Nocny pożar kamienicy przy ulicy dworcowej w Zabrzu. Ewakuowano 14 osób, w tym 5 dzieci.
Sytuacja jest opanowana. Z budynku ewakuowano 14 osób, w tym 5 dzieci. Akcja jest bardzo długotrwała, ponieważ musimy wszystko przelać, rozebrać - mówił Wojciech Strugacz, rzecznik komendanta straży pożarnej w Zabrzu.
Ewakuowane osoby przebywały w podstawionym autobusie. Jak informuje dziennikarz RMF FM Marcin Buczek, lokatorzy mogli wejść na chwilę do środka kamienicy, ale na krótko, w asyście strażaków, by zabrać niezbędne rzeczy.
Ogień pojawił się po godzinie trzeciej w nocy.
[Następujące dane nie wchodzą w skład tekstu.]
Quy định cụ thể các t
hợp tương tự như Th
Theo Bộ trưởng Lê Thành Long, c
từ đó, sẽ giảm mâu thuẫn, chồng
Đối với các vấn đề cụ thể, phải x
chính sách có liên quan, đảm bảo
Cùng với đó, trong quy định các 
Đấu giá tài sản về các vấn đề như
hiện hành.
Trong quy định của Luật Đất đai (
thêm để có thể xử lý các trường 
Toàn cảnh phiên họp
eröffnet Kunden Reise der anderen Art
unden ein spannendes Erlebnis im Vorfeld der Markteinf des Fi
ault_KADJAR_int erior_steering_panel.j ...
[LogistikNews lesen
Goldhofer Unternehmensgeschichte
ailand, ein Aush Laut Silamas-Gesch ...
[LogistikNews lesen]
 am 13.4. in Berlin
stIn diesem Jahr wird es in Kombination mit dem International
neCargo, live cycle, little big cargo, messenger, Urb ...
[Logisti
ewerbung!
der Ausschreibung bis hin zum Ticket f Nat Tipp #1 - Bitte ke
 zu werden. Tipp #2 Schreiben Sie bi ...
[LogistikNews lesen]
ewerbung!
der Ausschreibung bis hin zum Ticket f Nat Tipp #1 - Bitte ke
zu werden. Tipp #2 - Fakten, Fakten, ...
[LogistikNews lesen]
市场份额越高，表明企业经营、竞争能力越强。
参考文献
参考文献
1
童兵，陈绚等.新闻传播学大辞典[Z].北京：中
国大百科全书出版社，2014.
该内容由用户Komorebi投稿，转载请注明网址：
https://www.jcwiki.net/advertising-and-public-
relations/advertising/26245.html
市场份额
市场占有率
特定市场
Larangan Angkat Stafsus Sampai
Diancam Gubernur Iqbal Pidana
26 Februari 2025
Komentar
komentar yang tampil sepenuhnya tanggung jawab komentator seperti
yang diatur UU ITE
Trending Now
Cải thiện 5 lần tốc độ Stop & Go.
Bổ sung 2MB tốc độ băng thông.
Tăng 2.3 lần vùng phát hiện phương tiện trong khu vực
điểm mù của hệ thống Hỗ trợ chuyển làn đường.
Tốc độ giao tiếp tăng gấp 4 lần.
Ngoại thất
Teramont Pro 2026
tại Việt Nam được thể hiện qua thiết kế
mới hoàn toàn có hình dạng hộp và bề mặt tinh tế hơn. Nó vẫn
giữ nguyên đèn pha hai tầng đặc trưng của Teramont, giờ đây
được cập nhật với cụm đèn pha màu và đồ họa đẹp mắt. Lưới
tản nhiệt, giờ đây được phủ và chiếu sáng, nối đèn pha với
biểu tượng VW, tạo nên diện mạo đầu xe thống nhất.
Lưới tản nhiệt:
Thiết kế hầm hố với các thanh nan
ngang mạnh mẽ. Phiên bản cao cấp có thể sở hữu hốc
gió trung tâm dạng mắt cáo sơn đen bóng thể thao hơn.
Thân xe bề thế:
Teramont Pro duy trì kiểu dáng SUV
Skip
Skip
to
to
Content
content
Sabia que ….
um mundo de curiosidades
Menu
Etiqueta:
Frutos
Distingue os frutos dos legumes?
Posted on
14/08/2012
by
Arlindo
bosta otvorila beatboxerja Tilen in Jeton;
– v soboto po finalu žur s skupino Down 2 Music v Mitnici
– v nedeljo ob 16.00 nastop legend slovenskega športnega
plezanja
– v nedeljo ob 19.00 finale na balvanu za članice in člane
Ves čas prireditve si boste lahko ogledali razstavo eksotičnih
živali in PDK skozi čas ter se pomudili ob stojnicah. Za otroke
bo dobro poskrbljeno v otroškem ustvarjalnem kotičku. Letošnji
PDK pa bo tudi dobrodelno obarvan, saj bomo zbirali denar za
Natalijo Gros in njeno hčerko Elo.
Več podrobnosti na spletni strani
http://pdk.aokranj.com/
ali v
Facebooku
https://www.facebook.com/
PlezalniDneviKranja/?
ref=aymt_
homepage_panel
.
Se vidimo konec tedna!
Pożar zaczął się na poddaszu. Płonęło ok. 200 metrów kwadratowych dachu. Według wstępnych hipotez strażaków pożar mógł zacząć się od komina.
Przebudziłem się o trzeciej rano, myślałem, że ktoś chodzi po strychu, a tam się to już waliło. Zadzwoniłem na straż. Moje mieszkanie jest w najgorszym stanie, spadły sufity, wszystko jest zawalone - mówi dziennikarzowi RMF FM Marcinowi Buczkowi pan Andrzej. Jak dodaje, jego lokal nie nadaje się do zamieszkania.
To budynek trzykondygnacyjny plus poddasze, które według przekazanych nam informacji było nieużytkowe, natomiast strażacy dokładnie to sprawdzają, czy na pewno nikogo nie było w środku - dodał Strugacz.
Na miejscu było 9 zastępów państwowej i ochotniczej straży pożarnej - w sumie ponad 30 ratowników.
Na razie nie wiadomo, kiedy lokatorzy będą mogli wrócić do swoich mieszkań. Budynek musi obejrzeć inspektor nadzoru budowlanego.